----- DATA TO PROCESS

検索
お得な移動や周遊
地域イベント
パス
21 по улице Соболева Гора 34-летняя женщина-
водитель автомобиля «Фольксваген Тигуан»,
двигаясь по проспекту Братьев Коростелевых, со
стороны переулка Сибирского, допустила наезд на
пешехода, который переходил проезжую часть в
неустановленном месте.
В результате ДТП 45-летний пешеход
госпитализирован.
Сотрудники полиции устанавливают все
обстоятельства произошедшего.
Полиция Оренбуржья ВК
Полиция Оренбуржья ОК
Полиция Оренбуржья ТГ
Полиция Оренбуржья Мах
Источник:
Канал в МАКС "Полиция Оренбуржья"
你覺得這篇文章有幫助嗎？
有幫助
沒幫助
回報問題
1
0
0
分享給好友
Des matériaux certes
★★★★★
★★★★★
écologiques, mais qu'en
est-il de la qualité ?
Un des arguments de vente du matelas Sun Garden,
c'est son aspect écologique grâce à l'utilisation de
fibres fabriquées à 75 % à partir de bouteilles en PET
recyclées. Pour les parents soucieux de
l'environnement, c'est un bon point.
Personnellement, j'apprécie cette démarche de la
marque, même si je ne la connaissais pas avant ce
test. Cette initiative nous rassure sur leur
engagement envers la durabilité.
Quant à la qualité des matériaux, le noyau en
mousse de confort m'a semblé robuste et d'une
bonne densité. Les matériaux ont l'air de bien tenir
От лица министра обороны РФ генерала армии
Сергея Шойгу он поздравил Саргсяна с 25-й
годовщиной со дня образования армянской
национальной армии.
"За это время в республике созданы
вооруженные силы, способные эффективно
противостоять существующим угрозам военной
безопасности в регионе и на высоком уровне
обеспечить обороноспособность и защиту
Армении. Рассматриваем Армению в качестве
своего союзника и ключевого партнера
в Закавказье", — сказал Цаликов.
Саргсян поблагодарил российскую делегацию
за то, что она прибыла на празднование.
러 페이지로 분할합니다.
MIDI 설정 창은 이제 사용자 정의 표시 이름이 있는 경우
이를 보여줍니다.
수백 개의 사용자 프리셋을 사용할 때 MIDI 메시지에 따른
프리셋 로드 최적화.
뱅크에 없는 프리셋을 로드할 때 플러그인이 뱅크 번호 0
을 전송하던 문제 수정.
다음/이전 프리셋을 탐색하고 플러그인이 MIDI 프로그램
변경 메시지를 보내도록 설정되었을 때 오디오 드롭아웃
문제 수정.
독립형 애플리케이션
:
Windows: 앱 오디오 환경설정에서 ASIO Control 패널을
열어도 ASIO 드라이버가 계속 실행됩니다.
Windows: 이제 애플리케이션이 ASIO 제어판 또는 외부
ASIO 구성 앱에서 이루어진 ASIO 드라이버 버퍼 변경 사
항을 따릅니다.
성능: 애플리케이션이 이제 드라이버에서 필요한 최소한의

----------

JOB ITEM: Please write the full listing out again, exactly.

ANSWER BOX:
検索
お得な移動や周遊
地域イベント
パス
21 по улице Соболева Гора 34-летняя женщина-
водитель автомобиля «Фольксваген Тигуан»,
двигаясь по проспекту Братьев Коростелевых, со
стороны переулка Сибирского, допустила наезд на
пешехода, который переходил проезжую часть в
неустановленном месте.
В результате ДТП 45-летний пешеход
госпитализирован.
Сотрудники полиции устанавливают все
обстоятельства произошедшего.
Полиция Оренбуржья ВК
Полиция Оренбуржья ОК
Полиция Оренбуржья ТГ
Полиция Оренбуржья Мах
Источник:
Канал в МАКС "Полиция Оренбуржья"
你覺得這篇文章有幫助嗎？
有幫助
沒幫助
回報問題
1
0
0
分享給好友
Des matériaux certes
★★★★★
★★★★★
écologiques, mais qu'en
est-il de la qualité ?
Un des arguments de vente du matelas Sun Garden,
c'est son aspect écologique grâce à l'utilisation de
fibres fabriquées à 75 % à partir de bouteilles en PET
recyclées. Pour les parents soucieux de
l'environnement, c'est un bon point.
Personnellement, j'apprécie cette démarche de la
marque, même si je ne la connaissais pas avant ce
test. Cette initiative nous rassure sur leur
engagement envers la durabilité.
Quant à la qualité des matériaux, le noyau en
mousse de confort m'a semblé robuste et d'une
bonne densité. Les matériaux ont l'air de bien tenir
От лица министра обороны РФ генерала армии
Сергея Шойгу он поздравил Саргсяна с 25-й
годовщиной со дня образования армянской
национальной армии.
"За это время в республике созданы
вооруженные силы, способные эффективно
противостоять существующим угрозам военной
безопасности в регионе и на высоком уровне
обеспечить обороноспособность и защиту
Армении. Рассматриваем Армению в качестве
своего союзника и ключевого партнера
в Закавказье", — сказал Цаликов.
Саргсян поблагодарил российскую делегацию
за то, что она прибыла на празднование.
러 페이지로 분할합니다.
MIDI 설정 창은 이제 사용자 정의 표시 이름이 있는 경우
이를 보여줍니다.
수백 개의 사용자 프리셋을 사용할 때 MIDI 메시지에 따른
프리셋 로드 최적화.
뱅크에 없는 프리셋을 로드할 때 플러그인이 뱅크 번호 0
을 전송하던 문제 수정.
다음/이전 프리셋을 탐색하고 플러그인이 MIDI 프로그램
변경 메시지를 보내도록 설정되었을 때 오디오 드롭아웃
문제 수정.
독립형 애플리케이션
:
Windows: 앱 오디오 환경설정에서 ASIO Control 패널을
열어도 ASIO 드라이버가 계속 실행됩니다.
Windows: 이제 애플리케이션이 ASIO 제어판 또는 외부
ASIO 구성 앱에서 이루어진 ASIO 드라이버 버퍼 변경 사
항을 따릅니다.
성능: 애플리케이션이 이제 드라이버에서 필요한 최소한의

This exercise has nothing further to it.